**ABOUT THIS EXERCISE**
For the word "Contrast", state the number of lines in the data that contain it, and nothing else.

**SUPPLIED ENTRIES**

━━━━━━━━━━

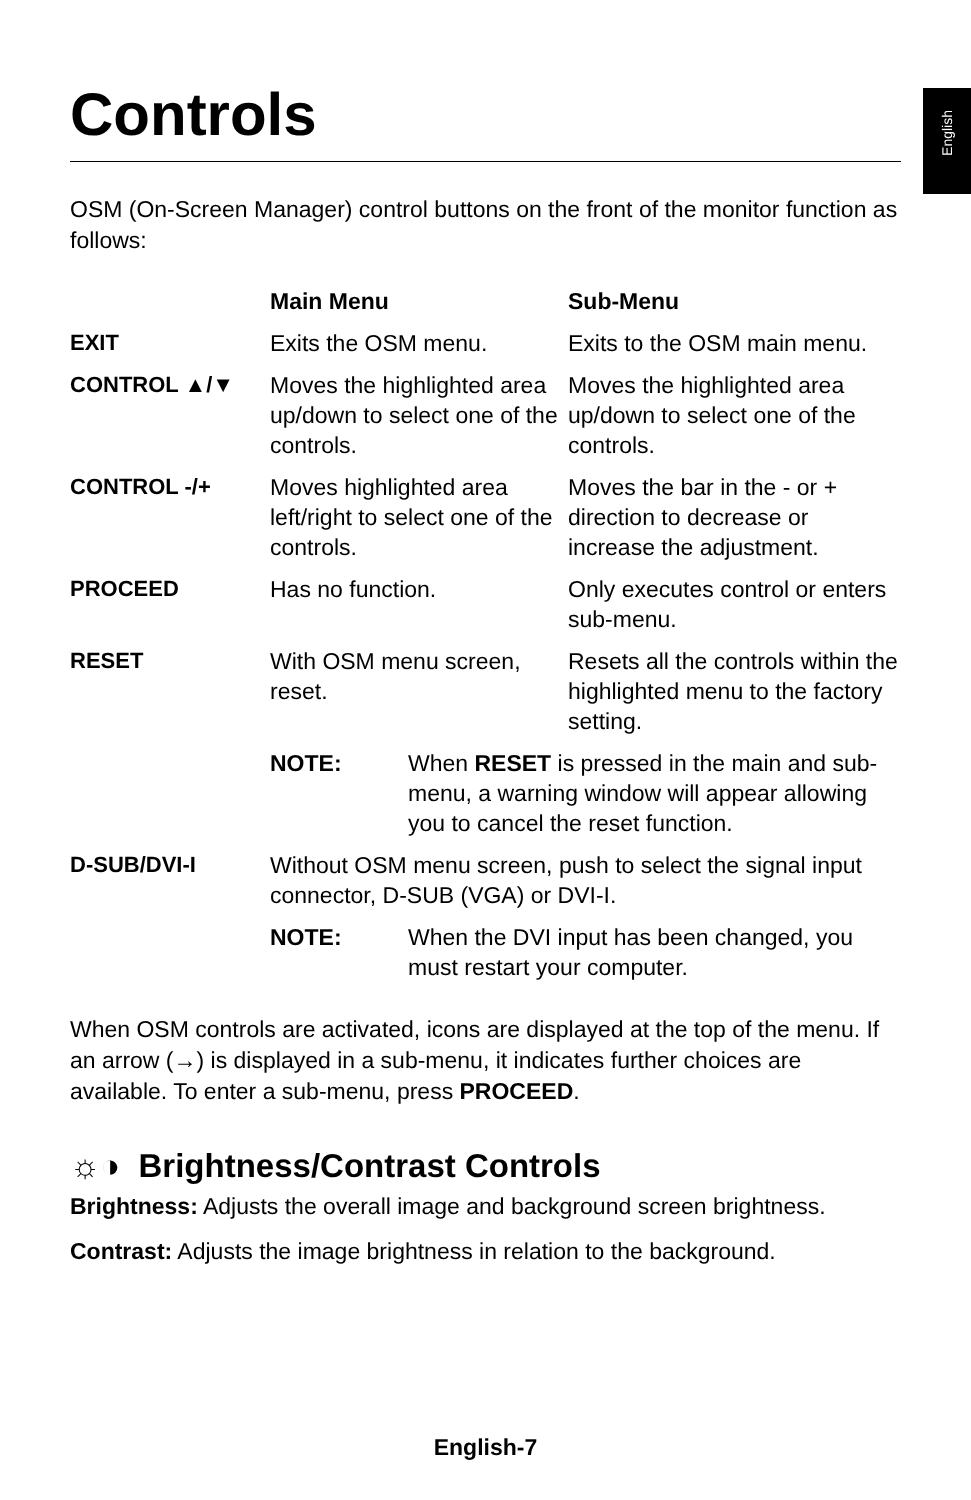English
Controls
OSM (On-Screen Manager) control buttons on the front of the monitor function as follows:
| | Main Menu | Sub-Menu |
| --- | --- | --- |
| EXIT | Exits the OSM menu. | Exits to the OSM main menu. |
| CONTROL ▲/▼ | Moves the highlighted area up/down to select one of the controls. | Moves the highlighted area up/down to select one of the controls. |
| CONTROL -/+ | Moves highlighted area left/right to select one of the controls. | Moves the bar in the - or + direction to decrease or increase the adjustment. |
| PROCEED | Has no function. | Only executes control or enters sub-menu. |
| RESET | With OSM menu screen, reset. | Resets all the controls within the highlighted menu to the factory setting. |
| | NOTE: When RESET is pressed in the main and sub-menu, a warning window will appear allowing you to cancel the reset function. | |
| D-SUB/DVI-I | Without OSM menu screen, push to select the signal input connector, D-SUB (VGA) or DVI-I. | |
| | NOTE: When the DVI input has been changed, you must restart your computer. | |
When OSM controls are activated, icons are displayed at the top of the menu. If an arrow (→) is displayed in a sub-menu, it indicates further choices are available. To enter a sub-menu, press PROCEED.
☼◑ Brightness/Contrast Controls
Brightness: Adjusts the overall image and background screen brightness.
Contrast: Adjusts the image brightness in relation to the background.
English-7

━━━━━━━━━━

**COMPLETED EXERCISE**
2